Print the lines from the one containing "Can you recover" through the one containing "0.080416, 0.948049, -0.373279]]", both included, word for word. Leave the pictures out.

*** Opening Entries shown ***

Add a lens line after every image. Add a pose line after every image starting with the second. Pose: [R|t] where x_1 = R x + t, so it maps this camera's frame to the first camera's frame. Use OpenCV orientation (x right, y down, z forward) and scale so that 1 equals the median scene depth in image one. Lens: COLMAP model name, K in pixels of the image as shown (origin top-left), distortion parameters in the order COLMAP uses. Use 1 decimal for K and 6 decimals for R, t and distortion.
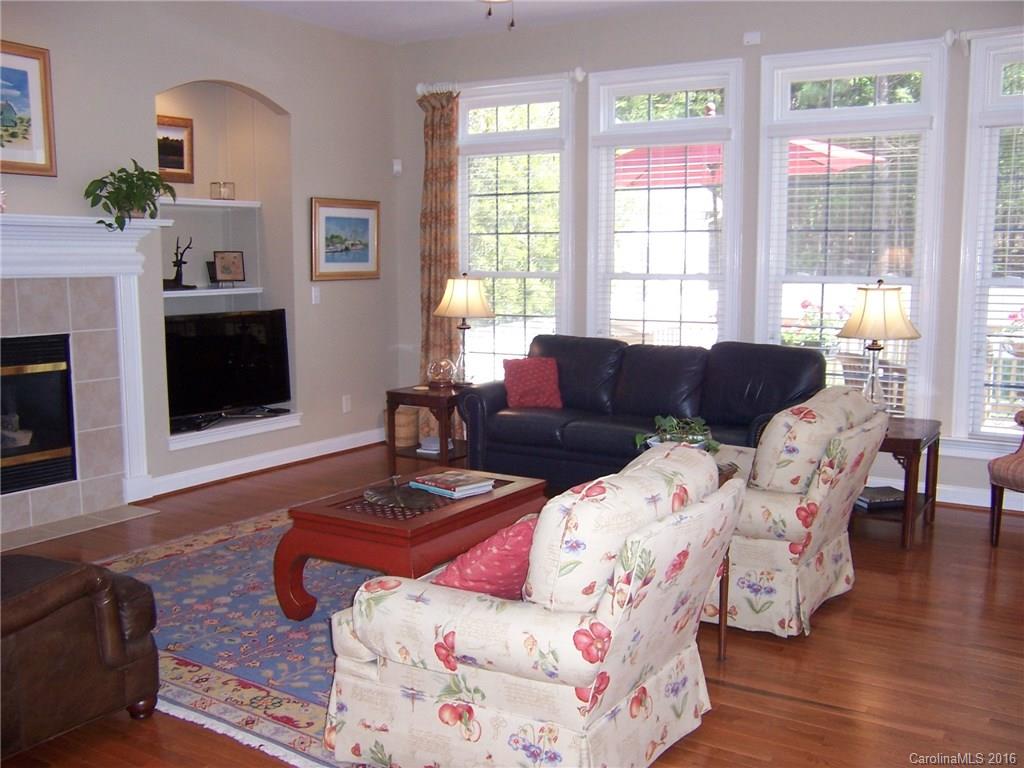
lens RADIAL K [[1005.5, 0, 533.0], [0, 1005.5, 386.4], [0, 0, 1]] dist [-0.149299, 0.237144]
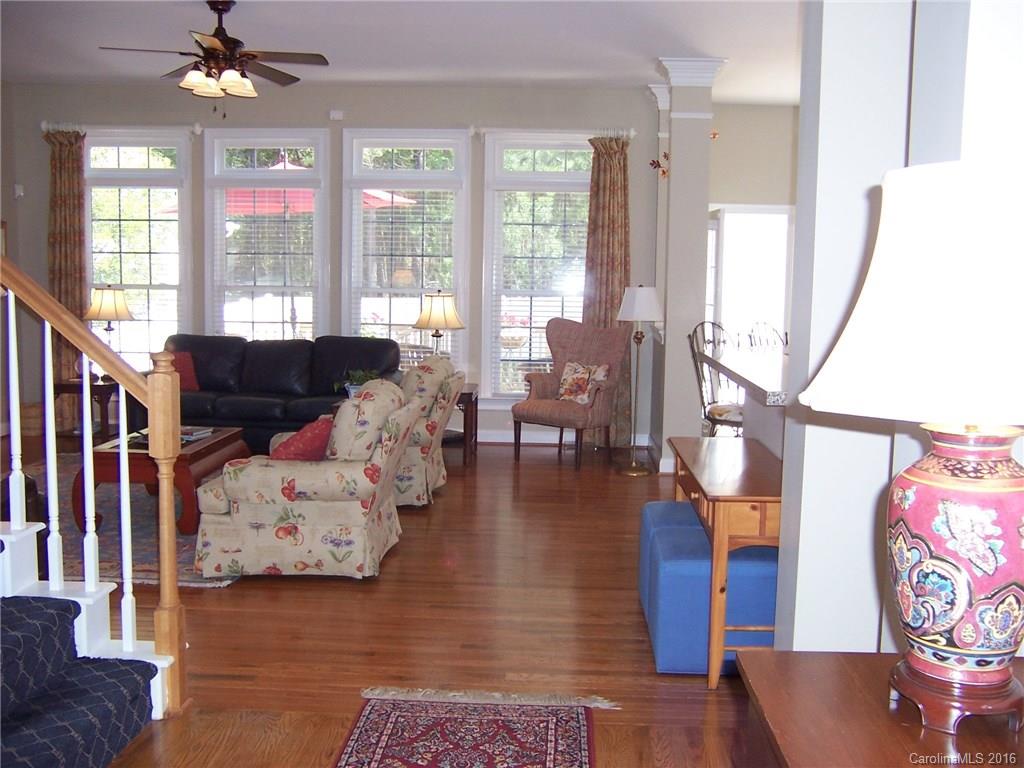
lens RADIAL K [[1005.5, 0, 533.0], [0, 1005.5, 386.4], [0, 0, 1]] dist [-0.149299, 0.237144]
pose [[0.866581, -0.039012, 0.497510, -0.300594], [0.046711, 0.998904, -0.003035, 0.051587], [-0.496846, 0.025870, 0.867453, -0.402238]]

*** Closing Entries shown ***
*** Opening Entries shown ***

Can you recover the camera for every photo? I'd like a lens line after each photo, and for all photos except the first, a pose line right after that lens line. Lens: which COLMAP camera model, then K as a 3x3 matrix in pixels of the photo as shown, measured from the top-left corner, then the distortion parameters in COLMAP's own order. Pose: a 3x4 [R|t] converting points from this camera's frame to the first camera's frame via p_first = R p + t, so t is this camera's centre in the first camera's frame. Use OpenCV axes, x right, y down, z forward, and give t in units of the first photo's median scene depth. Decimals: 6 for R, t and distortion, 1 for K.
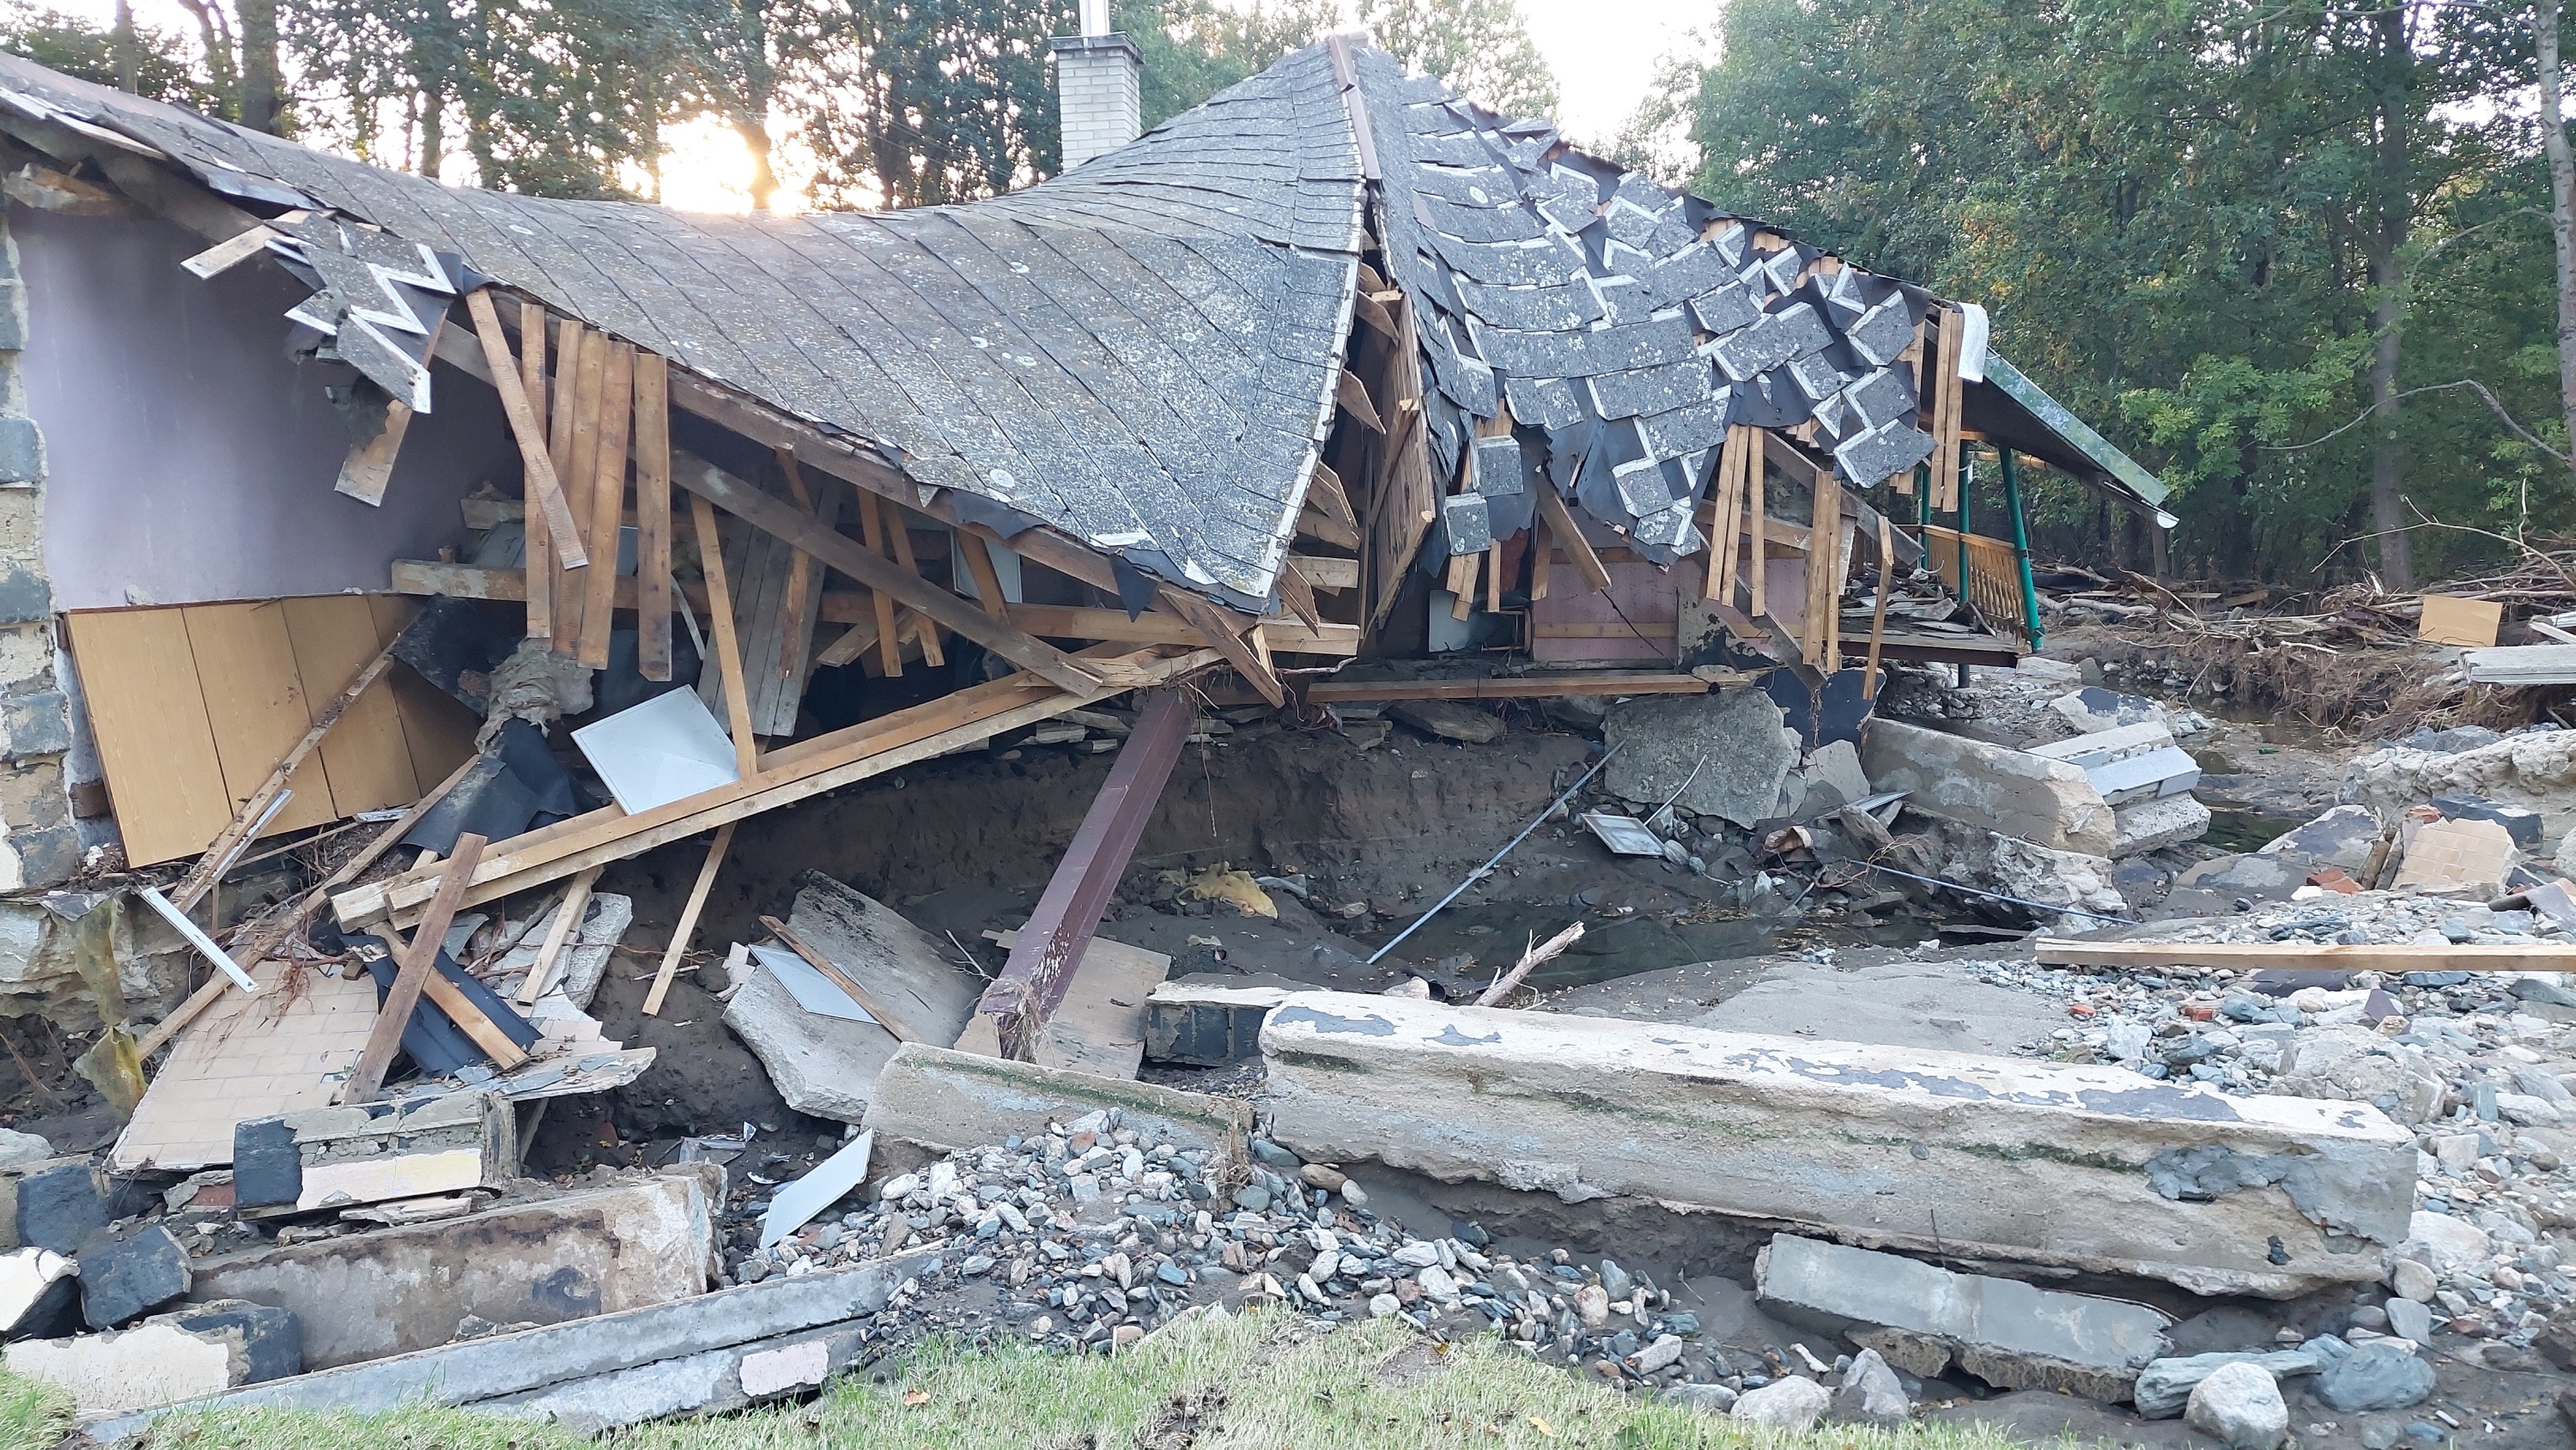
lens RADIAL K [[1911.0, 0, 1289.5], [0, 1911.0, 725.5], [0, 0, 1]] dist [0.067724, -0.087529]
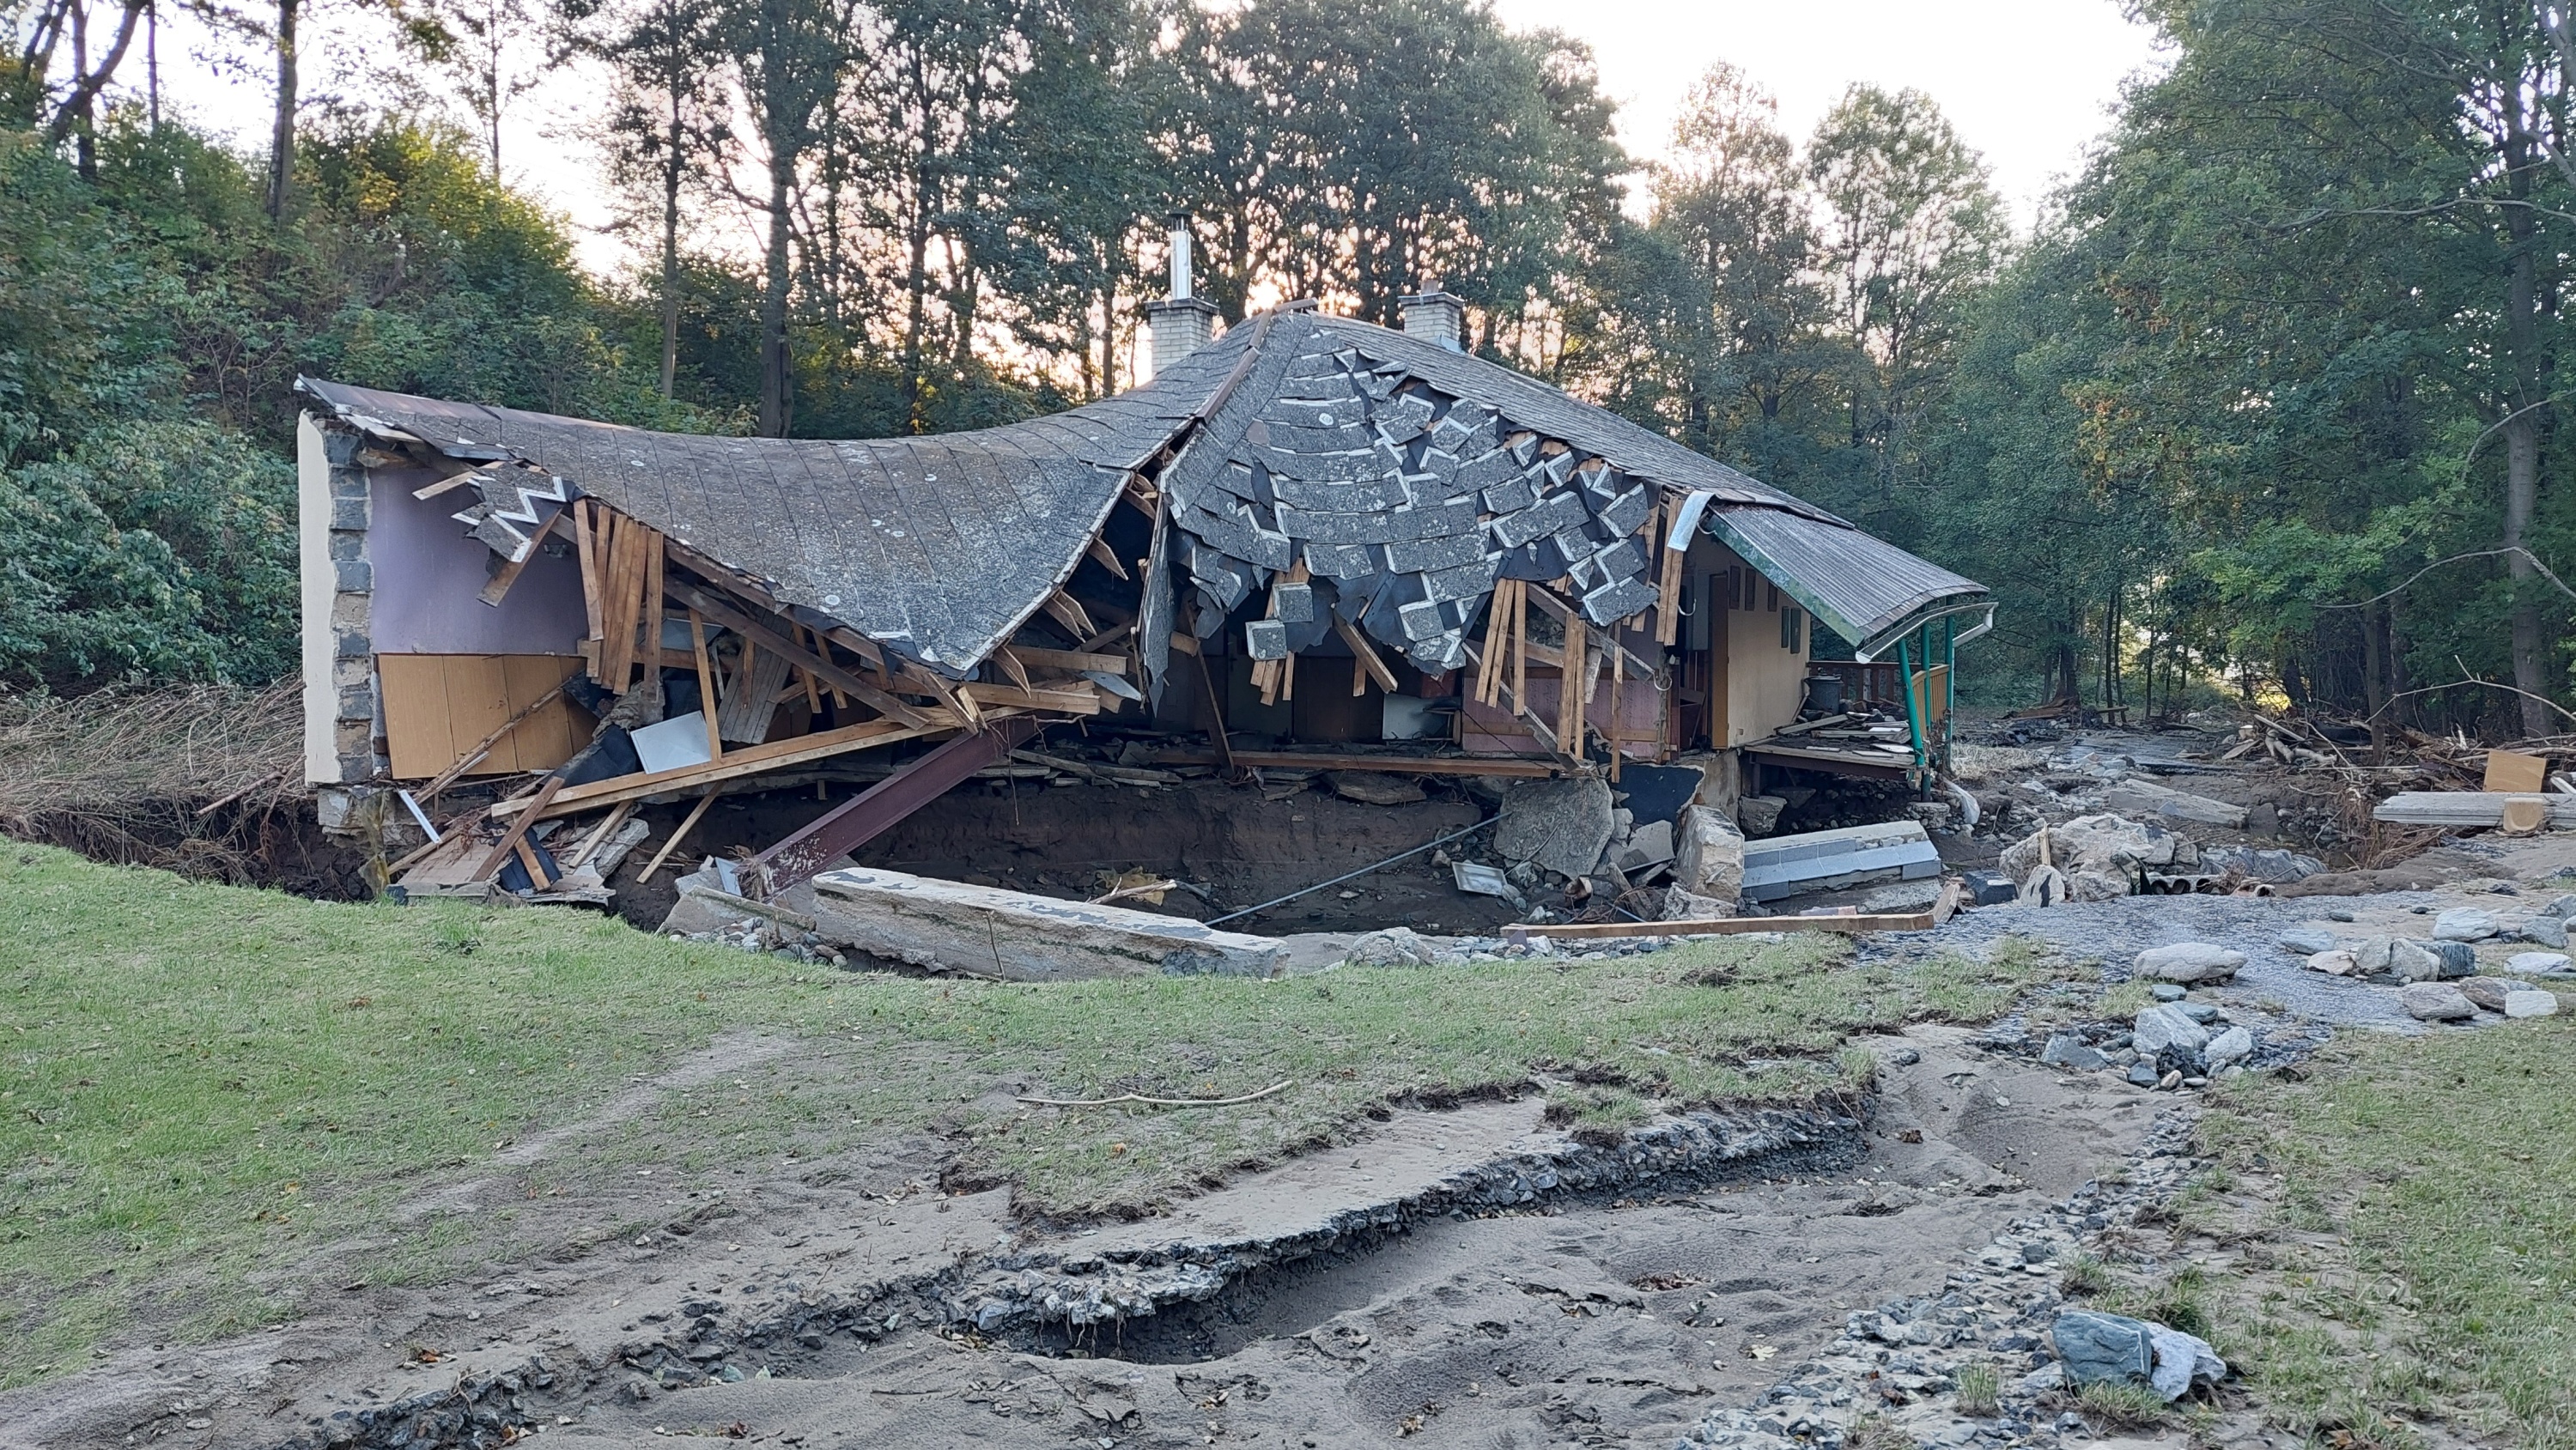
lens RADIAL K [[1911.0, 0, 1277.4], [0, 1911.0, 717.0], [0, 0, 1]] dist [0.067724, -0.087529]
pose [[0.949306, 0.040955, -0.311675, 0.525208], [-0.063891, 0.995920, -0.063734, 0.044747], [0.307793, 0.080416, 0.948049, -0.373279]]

*** Closing Entries shown ***

Answer to the exercise:
Can you recover the camera for every photo? I'd like a lens line after each photo, and for all photos except the first, a pose line right after that lens line. Lens: which COLMAP camera model, then K as a 3x3 matrix in pixels of the photo as shown, measured from the top-left corner, then the distortion parameters in COLMAP's own order. Pose: a 3x4 [R|t] converting points from this camera's frame to the first camera's frame via p_first = R p + t, so t is this camera's centre in the first camera's frame. Use OpenCV axes, x right, y down, z forward, and give t in units of the first photo's median scene depth. Decimals: 6 for R, t and distortion, 1 for K.
lens RADIAL K [[1911.0, 0, 1289.5], [0, 1911.0, 725.5], [0, 0, 1]] dist [0.067724, -0.087529]
lens RADIAL K [[1911.0, 0, 1277.4], [0, 1911.0, 717.0], [0, 0, 1]] dist [0.067724, -0.087529]
pose [[0.949306, 0.040955, -0.311675, 0.525208], [-0.063891, 0.995920, -0.063734, 0.044747], [0.307793, 0.080416, 0.948049, -0.373279]]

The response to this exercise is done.